# Selected excerpt

-.-.-

Table of Contents

Class DoubleDQNAgent<T>

Namespace
AiDotNet.ReinforcementLearning.Agents.DoubleDQN
Assembly
AiDotNet.dll

Double Deep Q-Network (Double DQN) agent for reinforcement learning.

public class DoubleDQNAgent<T> : DeepReinforcementLearningAgentBase<T>, IRLAgent<T>, IFullModel<T, Vector<T>, Vector<T>>, IModel<Vector<T>, Vector<T>, ModelMetadata<T>>, IModelSerializer, ICheckpointableModel, IParameterizable<T, Vector<T>, Vector<T>>, IFeatureAware, IFeatureImportance<T>, ICloneable<IFullModel<T, Vector<T>, Vector<T>>>, IGradientComputable<T, Vector<T>, Vector<T>>, IJitCompilable<T>, IDisposable

Type Parameters

T

The numeric type used for calculations.

Inheritance
DoubleDQNAgent<T>
Implements
IFullModel<T, Vector<T>, Vector<T>>
IModel<Vector<T>, Vector<T>, ModelMetadata<T>>
IParameterizable<T, Vector<T>, Vector<T>>
ICloneable<IFullModel<T, Vector<T>, Vector<T>>>
IGradientComputable<T, Vector<T>, Vector<T>>
Inherited Members
Extension Methods

Remarks

Double DQN addresses the overestimation bias in standard DQN by decoupling action selection from action evaluation. It uses the online network to select actions and the target network to evaluate them, leading to more accurate Q-value estimates.

For Beginners: Standard DQN tends to overestimate Q-values because it uses the same network to both select and evaluate actions (max operator causes positive bias).

Double DQN fixes this by:

  • Using online network to SELECT the best action
  • Using target network to EVALUATE that action's value

Think of it like getting a second opinion: one expert picks what looks best, another expert judges its actual value. This reduces overoptimistic estimates.

Key Improvement: More stable learning, better performance, especially when there's noise or stochasticity in the environment.

Reference: van Hasselt et al., "Deep Reinforcement Learning with Double Q-learning", 2015.

Constructors

DoubleDQNAgent(DoubleDQNOptions<T>)

Initializes a new instance of the DoubleDQNAgent class.

public DoubleDQNAgent(DoubleDQNOptions<T> options)

Parameters

options DoubleDQNOptions<T>

Configuration options for the Double DQN agent.

Properties

FeatureCount

Gets the number of input features (state dimensions).

public override int FeatureCount { get; }

Property Value

int

Methods

ApplyGradients(Vector<T>, T)

Not supported for DoubleDQNAgent. Use the agent's internal Train() loop instead.

public override void ApplyGradients(Vector<T> gradients, T learningRate)

Parameters

gradients Vector<T>

Not used.

learningRate T

Not used.

Exceptions

NotSupportedException

Always thrown. DoubleDQN manages gradient computation and parameter updates internally through backpropagation.

Clone()

Clones the agent.

public override IFullModel<T, Vector<T>, Vector<T>> Clone()

Returns

IFullModel<T, Vector<T>, Vector<T>>

ComputeGradients(Vector<T>, Vector<T>, ILossFunction<T>?)

Computes gradients for the agent.

-.-.-

# Apply what you read
(a) Please check each statement against the DoubleDQNAgent documentation and mark it yes or no, quoting the words that decide it: (i) Double DQN selects actions with the target network; (ii) calling ApplyGradients always raises a NotSupportedException; (iii) FeatureCount returns the number of input features.
(b) Pick up the DoubleDQNAgent documentation after its last line and carry it on in the same style.

# Entries supplied
-.-.-

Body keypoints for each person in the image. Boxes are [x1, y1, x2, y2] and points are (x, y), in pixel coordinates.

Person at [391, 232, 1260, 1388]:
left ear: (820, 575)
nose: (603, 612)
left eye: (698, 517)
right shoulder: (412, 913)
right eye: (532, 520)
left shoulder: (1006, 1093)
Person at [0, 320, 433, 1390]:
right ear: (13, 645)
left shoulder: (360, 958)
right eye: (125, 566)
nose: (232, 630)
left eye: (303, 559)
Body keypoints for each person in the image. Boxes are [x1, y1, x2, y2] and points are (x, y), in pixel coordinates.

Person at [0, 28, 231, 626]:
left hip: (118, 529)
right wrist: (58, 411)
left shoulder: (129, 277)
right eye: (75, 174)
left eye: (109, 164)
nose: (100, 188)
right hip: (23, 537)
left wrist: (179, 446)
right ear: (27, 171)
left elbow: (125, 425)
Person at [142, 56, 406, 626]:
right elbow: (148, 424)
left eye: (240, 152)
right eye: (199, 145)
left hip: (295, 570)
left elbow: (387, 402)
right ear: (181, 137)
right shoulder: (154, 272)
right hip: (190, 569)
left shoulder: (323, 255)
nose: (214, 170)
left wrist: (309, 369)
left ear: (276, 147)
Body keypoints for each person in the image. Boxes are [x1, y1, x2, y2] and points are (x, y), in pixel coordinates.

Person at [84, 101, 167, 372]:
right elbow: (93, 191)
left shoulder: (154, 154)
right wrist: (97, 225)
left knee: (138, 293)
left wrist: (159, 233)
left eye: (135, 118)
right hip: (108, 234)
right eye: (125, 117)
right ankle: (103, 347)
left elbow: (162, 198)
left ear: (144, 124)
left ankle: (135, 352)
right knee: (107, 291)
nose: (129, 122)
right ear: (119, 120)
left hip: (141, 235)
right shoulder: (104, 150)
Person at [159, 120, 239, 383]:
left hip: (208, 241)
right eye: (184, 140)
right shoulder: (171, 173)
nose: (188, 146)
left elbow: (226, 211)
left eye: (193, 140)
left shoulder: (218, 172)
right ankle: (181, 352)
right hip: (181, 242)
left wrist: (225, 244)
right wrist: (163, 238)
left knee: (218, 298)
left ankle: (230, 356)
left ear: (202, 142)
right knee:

-.-.-

# Task answers
(a)
(i) No: "It uses the online network to select actions and the target network to evaluate them"
(ii) Yes: "Always thrown."
(iii) Yes: "Gets the number of input features (state dimensions)."

(b)
public override Vector<T> ComputeGradients(Vector<T> input, Vector<T> target, ILossFunction<T>? lossFunction = null)

Parameters

input Vector<T>
target Vector<T>
lossFunction ILossFunction<T>

Returns

Vector<T>

Deserialize(byte[])

Deserializes the agent from bytes.

public override void Deserialize(byte[] data)

Parameters

data byte[]

GetMetrics()

Gets the current training metrics.

public override Dictionary<string, T> GetMetrics()

Returns

Dictionary<string, T>

Dictionary of metric names to values.

GetModelMetadata()

Gets model metadata.

public override ModelMetadata<T> GetModelMetadata()

Returns

ModelMetadata<T>

GetParameters()

Gets the agent's parameters.

public override Vector<T> GetParameters()

Returns

Vector<T>

LoadModel(string)

Loads the agent's state from a file.

public override void LoadModel(string filepath)

Parameters

filepath string

Path to load the agent from.

SaveModel(string)

Saves the agent's state to a file.

public override void SaveModel(string filepath)

Parameters

filepath string

Path to save the agent.

SelectAction(Vector<T>, bool)

Selects an action given the current state observation.

public override Vector<T> SelectAction(Vector<T> state, bool training = true)

Parameters

state Vector<T>

The current state observation as a Vector.

training bool

Whether the agent is in training mode (affects exploration).

Returns

Vector<T>

Action as a Vector (can be discrete or continuous).

Serialize()

Serializes the agent to bytes.

public override byte[] Serialize()

Returns

byte[]

SetParameters(Vector<T>)

Sets the agent's parameters.

public override void SetParameters(Vector<T> parameters)

Parameters

parameters Vector<T>

StoreExperience(Vector<T>, Vector<T>, T, Vector<T>, bool)

Stores an experience tuple for later learning.

public override void StoreExperience(Vector<T> state, Vector<T> action, T reward, Vector<T> nextState, bool done)

Parameters

state Vector<T>

The state before action.

action Vector<T>

The action taken.

reward T

The reward received.

nextState Vector<T>

The state after action.

done bool

Whether the episode terminated.

Train()

Performs one training step, updating the agent's policy/value function.

public override T Train()

Returns

T

The training loss for monitoring.